The ectonucleotide pyrophosphatase/phosphodiesterase family member 1 (ENPP1) and ATP-binding cassette subfamily C member 6 (ABCC6) proteins play a prominent role in inhibiting ectopic calcification and arterial stenosis. Patients with ENPP1 Deficiency or infant onset ABCC6 Deficiency often present with pathological calcification, narrowed blood vessels, multiorgan dysfunction and high infant mortality. The heterogenous presentation and progression is well documented. Our objective was to characterize how these morbidities lead to burden of illness and poor quality of life across ages from the patient/caregiver perspective. Patients/caregivers were interviewed via phone using Institutional Review Board-approved questionnaires. Patient-reported outcomes were collected via validated instruments. Thirty-one caregivers and 7 patients participated: infant onset ABCC6 Deficiency, n = 6 (infants/children); ENPP1 Deficiency, n = 32 (13 infants, 12 children, 7 adults). ENPP1 and ABCC6-deficient children aged <8 years and aged 8-18 years reported poor school functioning (0.69 vs 0.72 effect size, respectively) and poor physical health (0.88 vs 1, respectively). In the total ENPP1 cohort, 72% (23/32) reported bone/joint pain and/or mobility/fatigue issues. Three of seven ENPP1-deficient adults reported moderate to severe pain (>4), as measured by the Brief Pain Inventory (BPI), that interfered with daily activities despite pain medication. Top reported burdens for caregivers of infants with ABCC6/ENPP1 Deficiencies included heart-related issues and hospitalizations. Treatment/medications, and hearing loss were the highest burdens reported by caregivers/families of the pediatric ENPP1 Deficiency cohort, whereas adults reported bone/joint pain and mobility impairment as the greatest burdens. Individuals with ENPP1 Deficiency or infant onset ABCC6 Deficiency experience lifelong morbidity causing substantial physical and emotional burden to patients/caregivers.

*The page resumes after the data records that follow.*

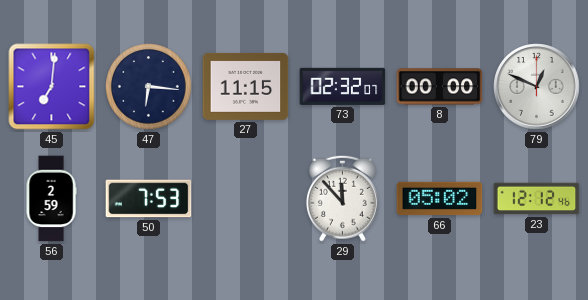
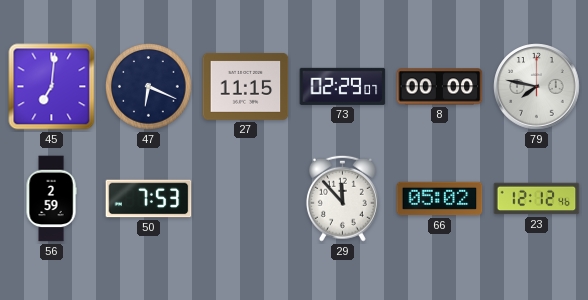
47: 6:16 -> 6:19
73: 02:32 -> 02:29
79: 12:49 -> 7:47
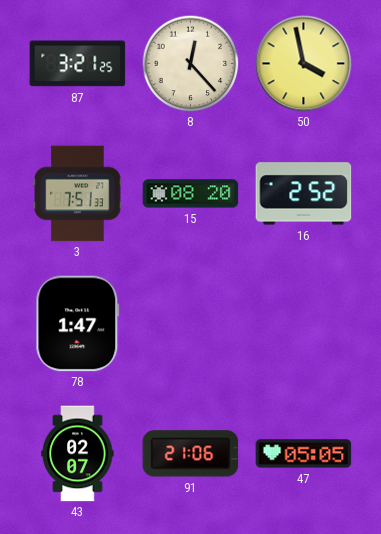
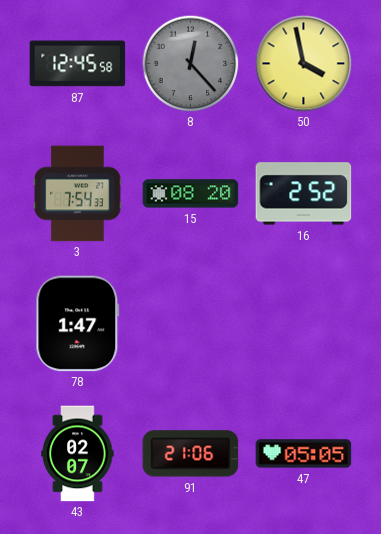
87: 3:21 -> 12:45
8 dial: cream -> grey
3: 7:51 -> 7:54
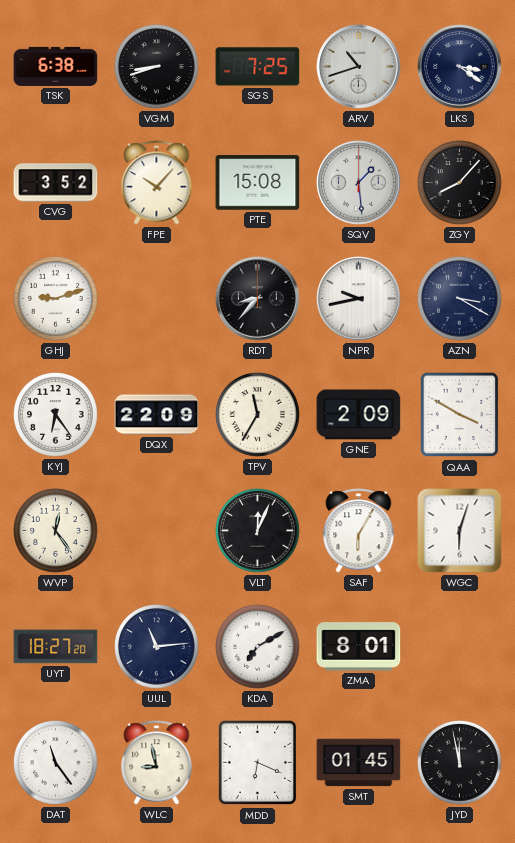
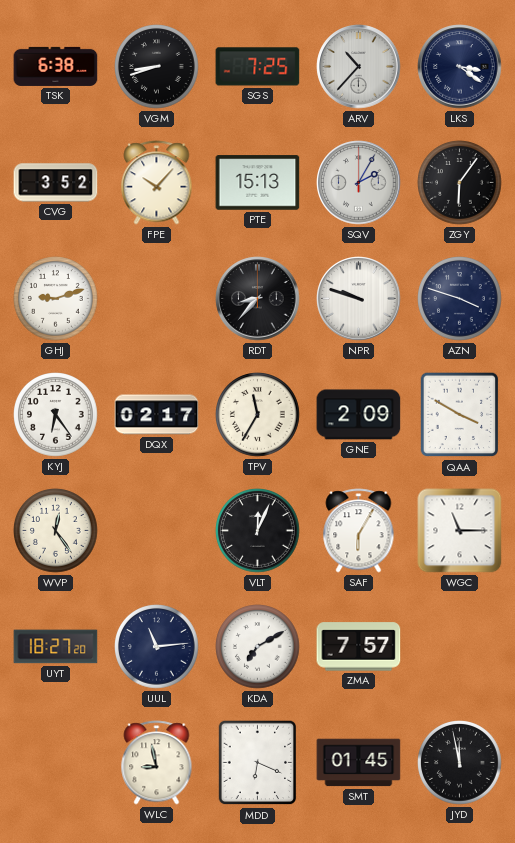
ARV: 10:42 -> 10:37
PTE: 15:08 -> 15:13
SQV: 1:29 -> 2:05
ZGY: 8:07 -> 6:06
NPR: 9:43 -> 9:48
AZN: 3:20 -> 3:48
DQX: 22:09 -> 02:17
WGC: 6:03 -> 11:15
ZMA: 8:01 -> 7:57
DAT: 11:24 -> none
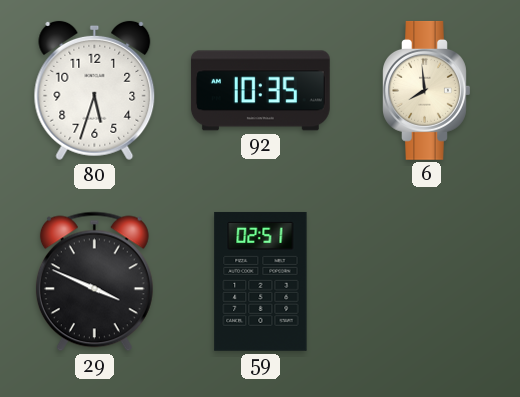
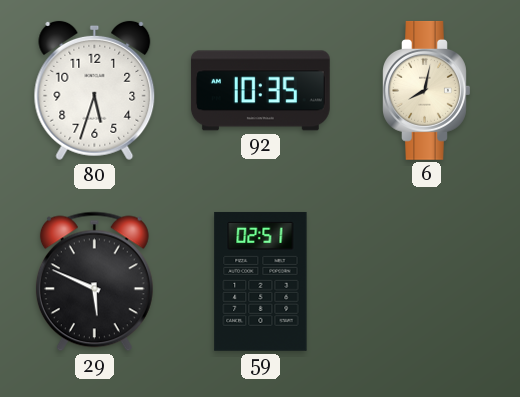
6: 7:59 -> 8:02
29: 3:49 -> 5:49
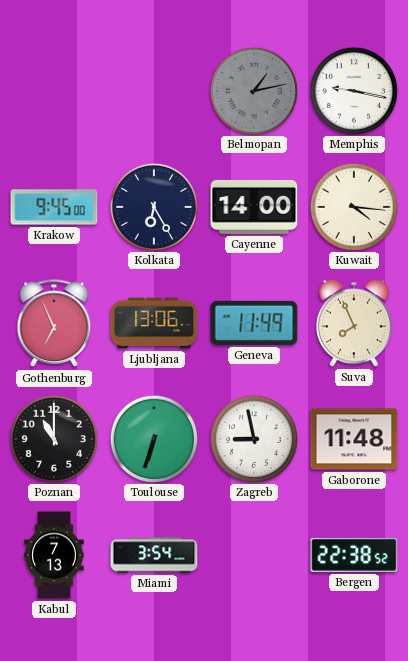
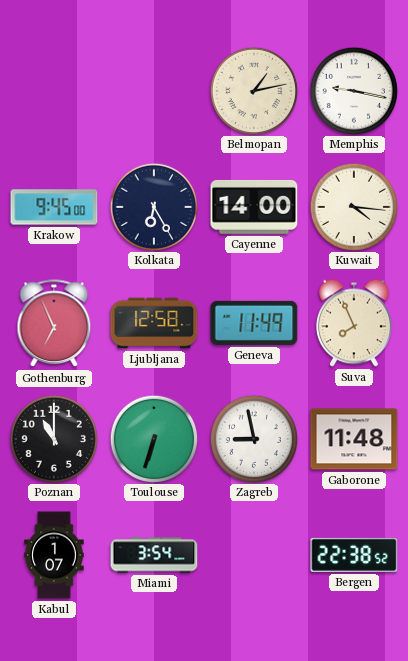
Belmopan dial: grey -> cream
Ljubljana: 13:06 -> 12:58
Kabul: 7:13 -> 1:07
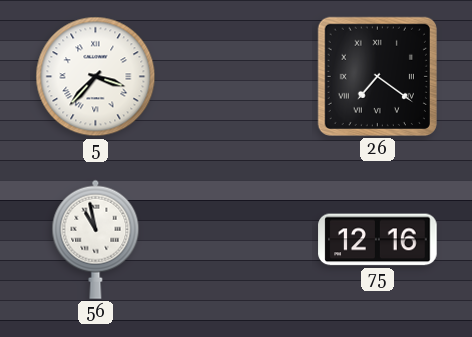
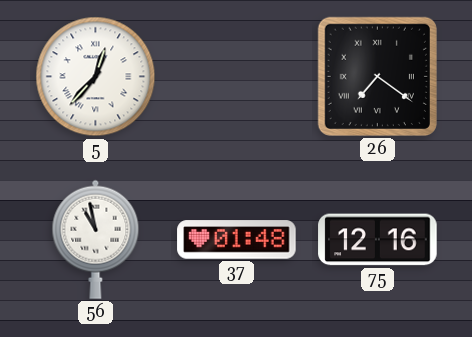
5: 3:37 -> 12:37
37: none -> 01:48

核苷酸焦磷酸酶/磷酸二酯酶家族成员 1(ENPP1)和 ATP 结合盒亚家族 C 成员 6(ABCC6)蛋白在抑制异位钙化和动脉狭窄方面发挥着重要作用。ENPP1 缺乏症或婴儿期起病的 ABCC6 缺乏症患者常表现为病理性钙化、血管狭窄、多器官功能障碍和高婴儿死亡率。其异质性表现和进展有充分的记录。我们的目标是从患者/照顾者的角度描述这些疾病如何导致发病和生活质量下降。通过机构审查委员会批准的问卷,通过电话对患者/照顾者进行访谈。通过经过验证的工具收集患者报告的结果。31 名照顾者和 7 名患者参与:婴儿期起病的 ABCC6 缺乏症,n = 6(婴儿/儿童);ENPP1 缺乏症,n = 32(13 名婴儿,12 名儿童,7 名成人)。年龄<8 岁和 8-18 岁的 ENPP1 和 ABCC6 缺乏症儿童报告学习成绩不佳(分别为 0.69 和 0.72 的效应大小)和身体健康状况不佳(分别为 0.88 和 1)。在整个 ENPP1 队列中,72%(23/32)报告有骨骼/关节疼痛和/或活动能力/疲劳问题。7 名 ENPP1 缺乏症成人中有 3 名报告中度至重度疼痛(>4),这是由简明疼痛量表(BPI)测量的,尽管服用了止痛药,但疼痛仍会干扰日常活动。ABCC6/ENPP1 缺乏症婴儿的照顾者报告的最大负担包括与心脏相关的问题和住院治疗。治疗/药物和听力损失是儿科 ENPP1 缺乏症患者照顾者/家庭报告的最高负担,而成年人则报告骨骼/关节疼痛和活动能力障碍是最大负担。ENPP1 缺乏症或婴儿期起病的 ABCC6 缺乏症患者会终生患病,给患者/照顾者带来巨大的身体和情感负担。